• ACTION ITEM
Turn the entries below into a Markdown table with a Row column holding the row number and a Line column holding the line, leaving out blank lines. Begin at the line that contains "Khi một lãnh" and stop after the line that contains "quy trách cho".

• DATA IN THIS EXERCISE
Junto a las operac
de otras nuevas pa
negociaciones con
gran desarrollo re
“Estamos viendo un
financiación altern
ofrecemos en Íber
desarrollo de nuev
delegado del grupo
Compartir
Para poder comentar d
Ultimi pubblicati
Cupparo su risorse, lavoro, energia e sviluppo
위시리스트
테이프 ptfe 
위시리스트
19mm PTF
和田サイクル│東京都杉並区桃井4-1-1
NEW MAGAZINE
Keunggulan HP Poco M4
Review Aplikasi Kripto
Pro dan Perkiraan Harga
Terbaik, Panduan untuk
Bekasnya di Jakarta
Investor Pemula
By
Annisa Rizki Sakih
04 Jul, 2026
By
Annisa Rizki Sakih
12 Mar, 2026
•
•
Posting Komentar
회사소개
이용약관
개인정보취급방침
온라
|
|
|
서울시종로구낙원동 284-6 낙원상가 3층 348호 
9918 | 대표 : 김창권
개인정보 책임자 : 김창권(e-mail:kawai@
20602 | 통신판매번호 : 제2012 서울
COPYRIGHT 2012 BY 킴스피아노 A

...

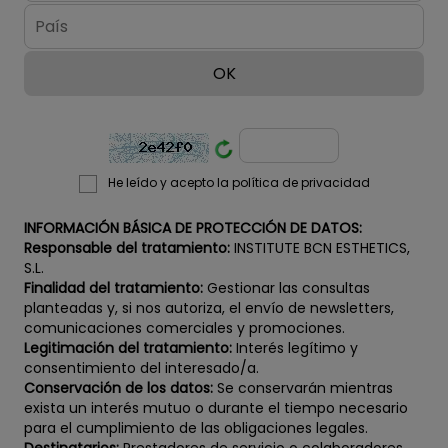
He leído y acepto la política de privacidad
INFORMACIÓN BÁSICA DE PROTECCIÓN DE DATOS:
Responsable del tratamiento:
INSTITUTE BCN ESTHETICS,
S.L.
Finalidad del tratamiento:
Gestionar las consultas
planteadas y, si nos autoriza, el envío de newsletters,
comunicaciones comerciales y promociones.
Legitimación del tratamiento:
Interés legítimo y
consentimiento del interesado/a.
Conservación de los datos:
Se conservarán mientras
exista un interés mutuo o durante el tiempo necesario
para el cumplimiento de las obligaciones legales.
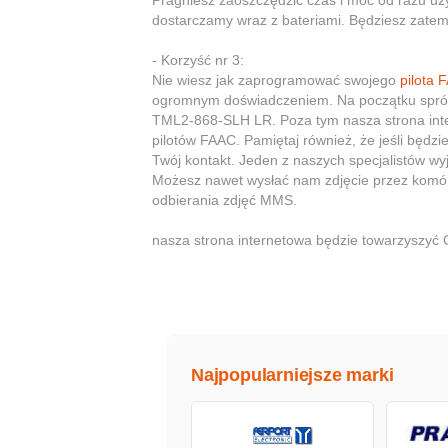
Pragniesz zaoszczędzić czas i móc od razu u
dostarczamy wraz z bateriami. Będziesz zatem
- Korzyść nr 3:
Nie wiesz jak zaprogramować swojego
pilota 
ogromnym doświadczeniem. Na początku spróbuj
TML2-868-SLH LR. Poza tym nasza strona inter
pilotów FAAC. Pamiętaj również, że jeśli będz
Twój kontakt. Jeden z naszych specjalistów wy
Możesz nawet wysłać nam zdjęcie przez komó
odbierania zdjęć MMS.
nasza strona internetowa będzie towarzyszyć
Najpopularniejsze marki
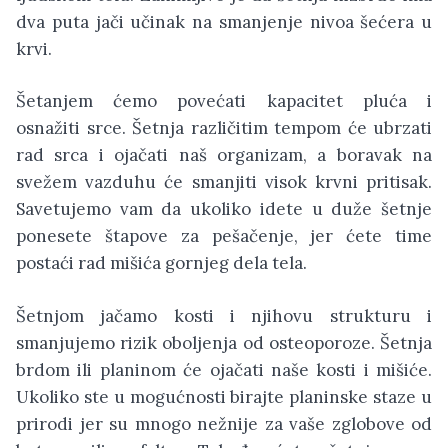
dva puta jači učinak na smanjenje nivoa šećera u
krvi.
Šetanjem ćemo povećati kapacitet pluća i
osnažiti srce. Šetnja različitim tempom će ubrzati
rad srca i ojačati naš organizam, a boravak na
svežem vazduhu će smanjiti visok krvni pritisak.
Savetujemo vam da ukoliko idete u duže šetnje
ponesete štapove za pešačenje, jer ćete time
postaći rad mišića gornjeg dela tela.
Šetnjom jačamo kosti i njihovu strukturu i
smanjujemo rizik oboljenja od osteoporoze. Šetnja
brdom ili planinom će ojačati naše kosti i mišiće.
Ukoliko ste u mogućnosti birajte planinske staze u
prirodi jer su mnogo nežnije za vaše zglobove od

==

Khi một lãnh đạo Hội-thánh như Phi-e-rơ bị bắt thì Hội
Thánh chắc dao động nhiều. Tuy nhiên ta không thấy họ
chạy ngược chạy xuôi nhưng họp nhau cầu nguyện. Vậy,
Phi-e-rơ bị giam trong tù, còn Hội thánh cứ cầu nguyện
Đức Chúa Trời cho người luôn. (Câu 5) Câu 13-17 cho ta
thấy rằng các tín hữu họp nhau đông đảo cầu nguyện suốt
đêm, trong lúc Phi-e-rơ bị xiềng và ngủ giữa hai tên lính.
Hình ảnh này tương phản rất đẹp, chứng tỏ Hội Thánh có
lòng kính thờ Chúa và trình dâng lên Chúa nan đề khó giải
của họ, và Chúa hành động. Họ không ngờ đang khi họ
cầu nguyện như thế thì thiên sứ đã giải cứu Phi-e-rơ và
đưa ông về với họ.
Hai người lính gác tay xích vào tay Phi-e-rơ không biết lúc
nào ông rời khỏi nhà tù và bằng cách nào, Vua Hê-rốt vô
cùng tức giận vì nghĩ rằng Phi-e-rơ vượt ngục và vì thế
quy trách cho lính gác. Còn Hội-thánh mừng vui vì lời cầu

• FINISHED TASK
| Row | Line |
|---|---|
| 1 | Khi một lãnh đạo Hội-thánh như Phi-e-rơ bị bắt thì Hội |
| 2 | Thánh chắc dao động nhiều. Tuy nhiên ta không thấy họ |
| 3 | chạy ngược chạy xuôi nhưng họp nhau cầu nguyện. Vậy, |
| 4 | Phi-e-rơ bị giam trong tù, còn Hội thánh cứ cầu nguyện |
| 5 | Đức Chúa Trời cho người luôn. (Câu 5) Câu 13-17 cho ta |
| 6 | thấy rằng các tín hữu họp nhau đông đảo cầu nguyện suốt |
| 7 | đêm, trong lúc Phi-e-rơ bị xiềng và ngủ giữa hai tên lính. |
| 8 | Hình ảnh này tương phản rất đẹp, chứng tỏ Hội Thánh có |
| 9 | lòng kính thờ Chúa và trình dâng lên Chúa nan đề khó giải |
| 10 | của họ, và Chúa hành động. Họ không ngờ đang khi họ |
| 11 | cầu nguyện như thế thì thiên sứ đã giải cứu Phi-e-rơ và |
| 12 | đưa ông về với họ. |
| 13 | Hai người lính gác tay xích vào tay Phi-e-rơ không biết lúc |
| 14 | nào ông rời khỏi nhà tù và bằng cách nào, Vua Hê-rốt vô |
| 15 | cùng tức giận vì nghĩ rằng Phi-e-rơ vượt ngục và vì thế |
| 16 | quy trách cho lính gác. Còn Hội-thánh mừng vui vì lời cầu |